------ EXTRACTED DATA ------
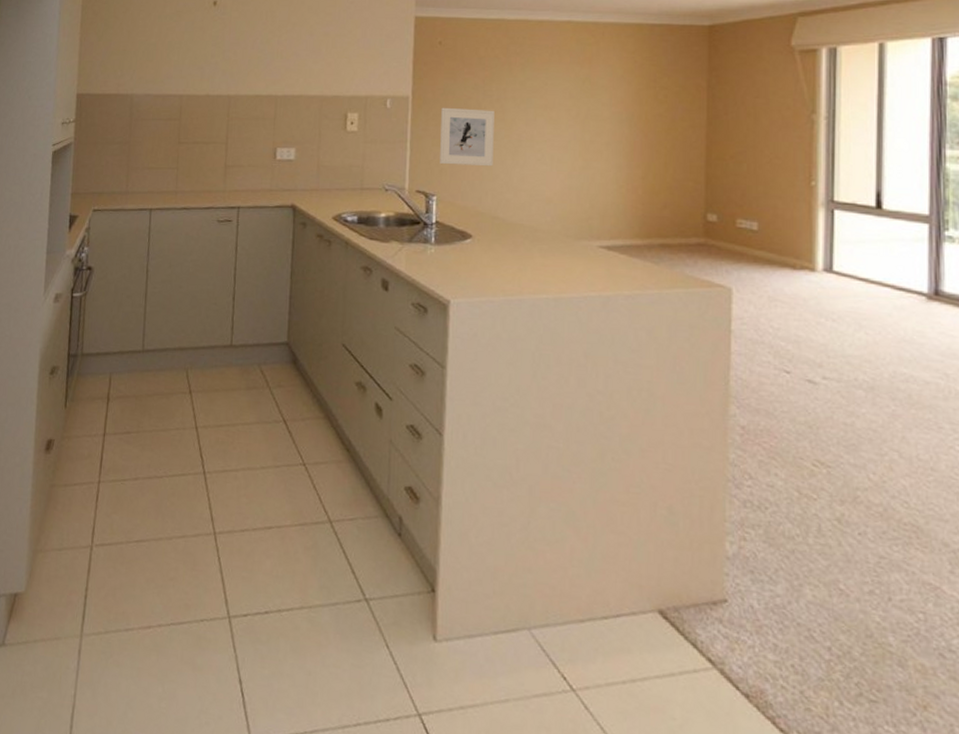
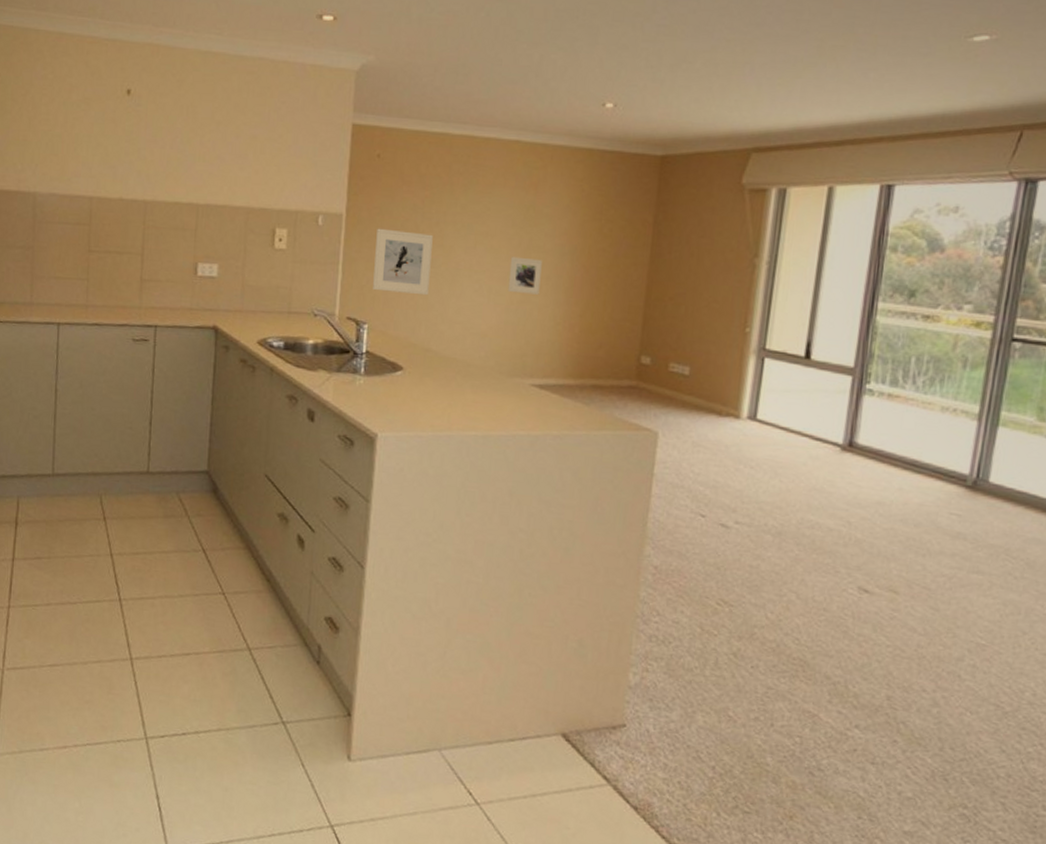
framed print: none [569,126,601,160] -> present [507,256,542,295]

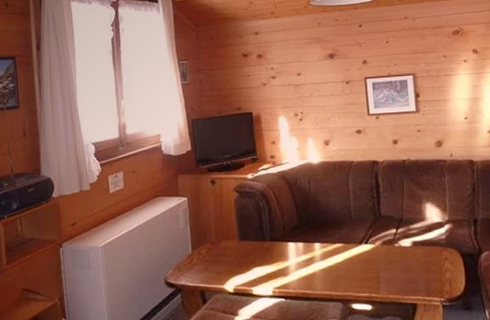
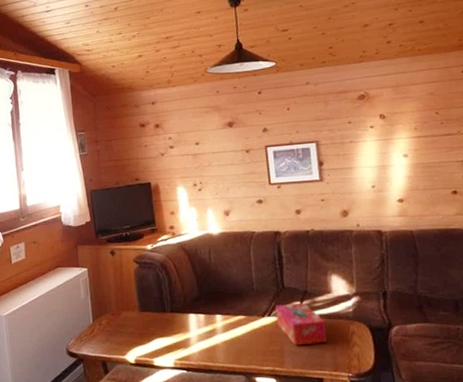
tissue box: none [372,230,421,272] -> present [275,302,327,346]

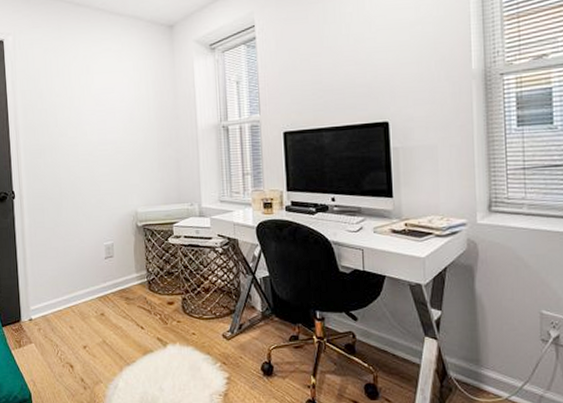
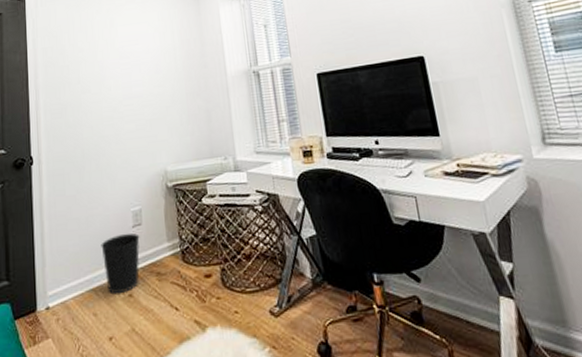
wastebasket: none [77,263,111,313] -> present [101,233,140,295]

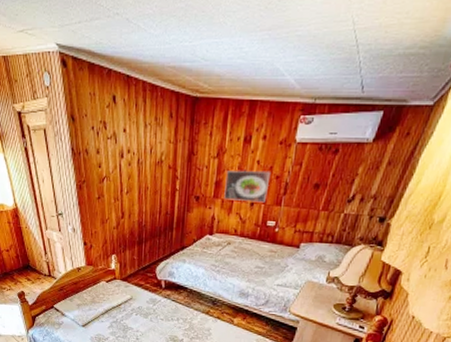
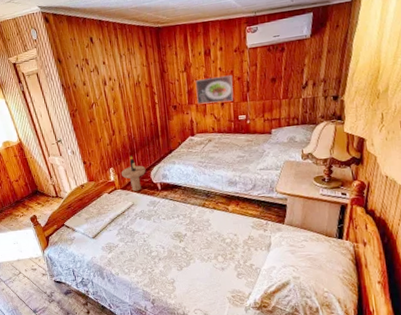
side table: none [124,243,152,285] -> present [121,154,146,192]

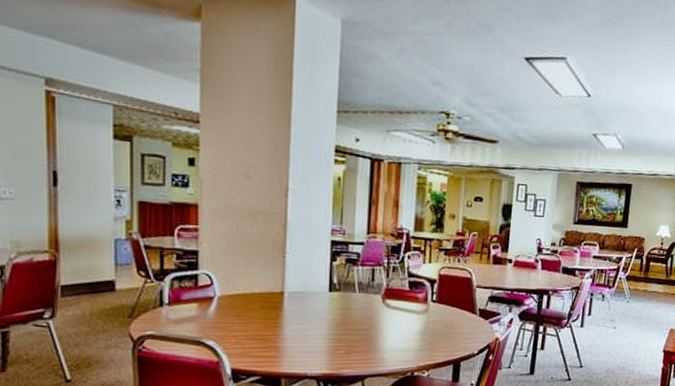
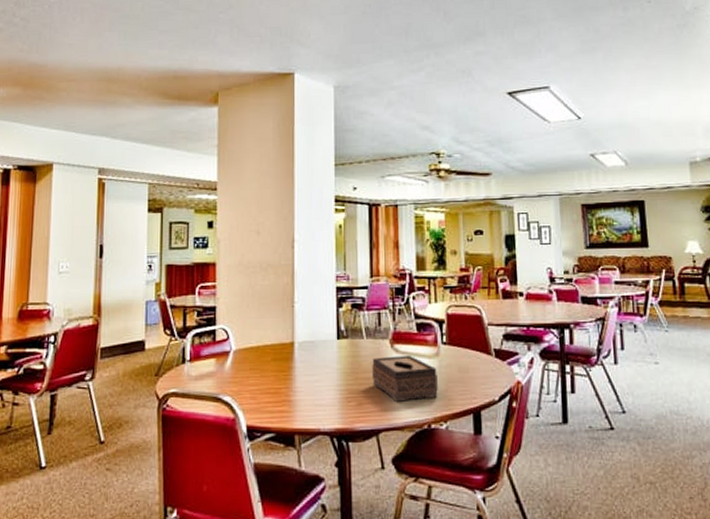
tissue box: none [362,310,425,353] -> present [372,356,438,403]

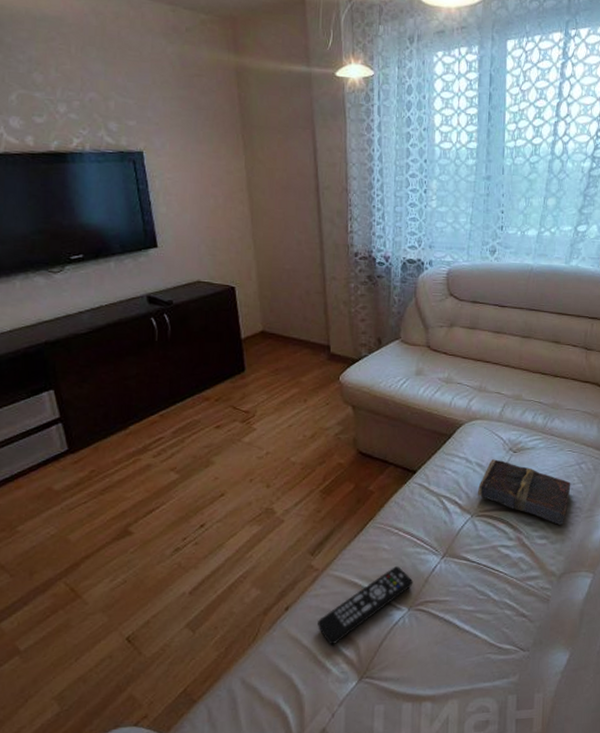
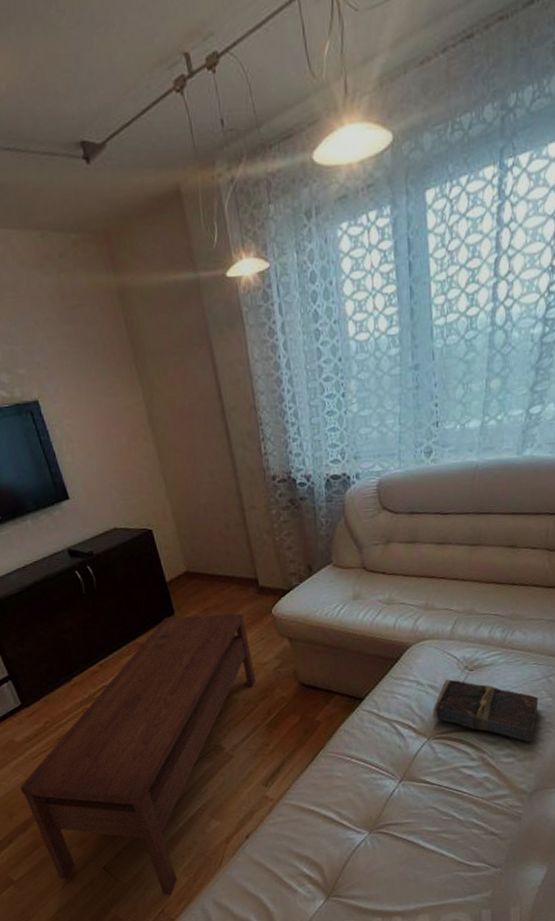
coffee table: none [49,373,317,673] -> present [20,613,256,896]
remote control: present [318,566,413,646] -> none [279,792,372,868]

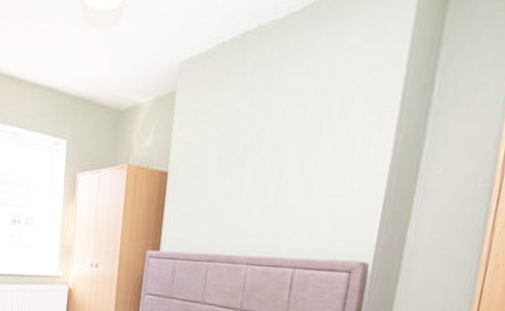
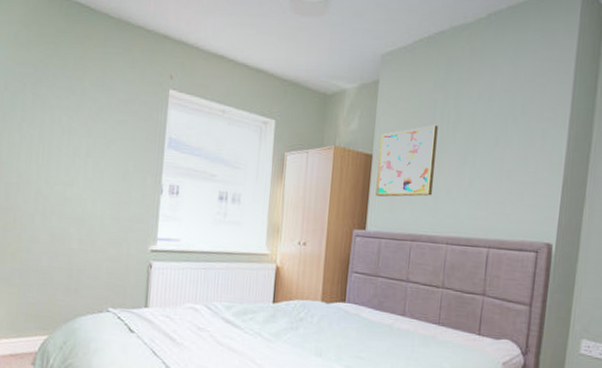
wall art: none [170,136,241,217] -> present [375,124,438,197]

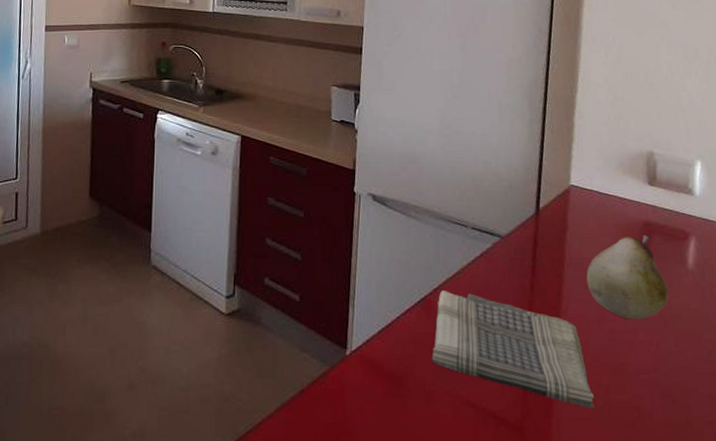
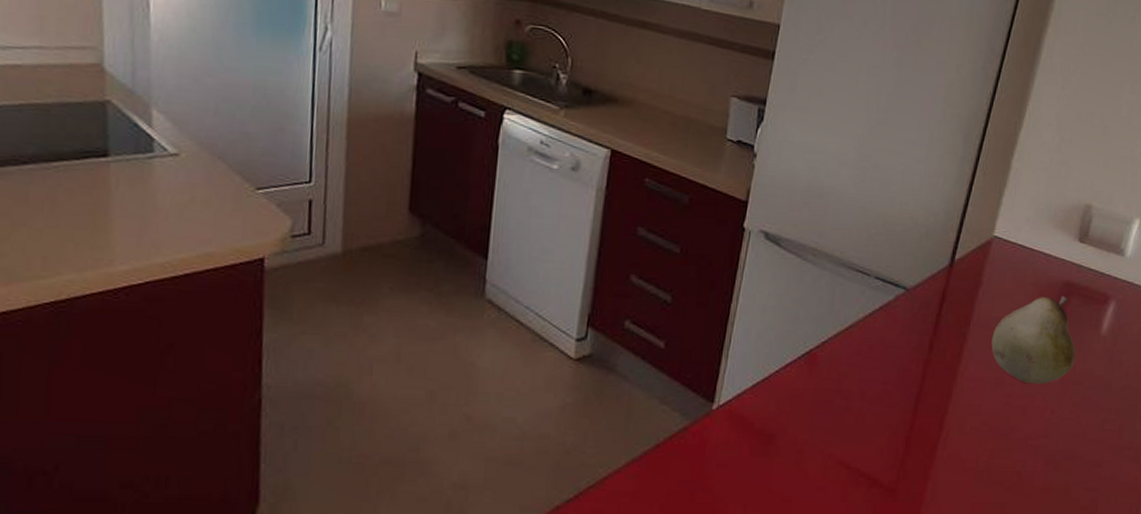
dish towel: present [432,291,595,409] -> none [808,345,977,473]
------
> **WHAT IS BEING ASKED**: Would you set down only the lines above from the line with "wastebasket: none [77,263,111,313]" to the line with "remote control: present", both included, exactly as they stand and without the pictures?

> **REPLY TO THE EXERCISE**:
wastebasket: none [77,263,111,313] -> present [101,233,140,295]

side table: none [124,243,152,285] -> present [121,154,146,192]

tissue box: none [362,310,425,353] -> present [372,356,438,403]

coffee table: none [49,373,317,673] -> present [20,613,256,896]
remote control: present [318,566,413,646] -> none [279,792,372,868]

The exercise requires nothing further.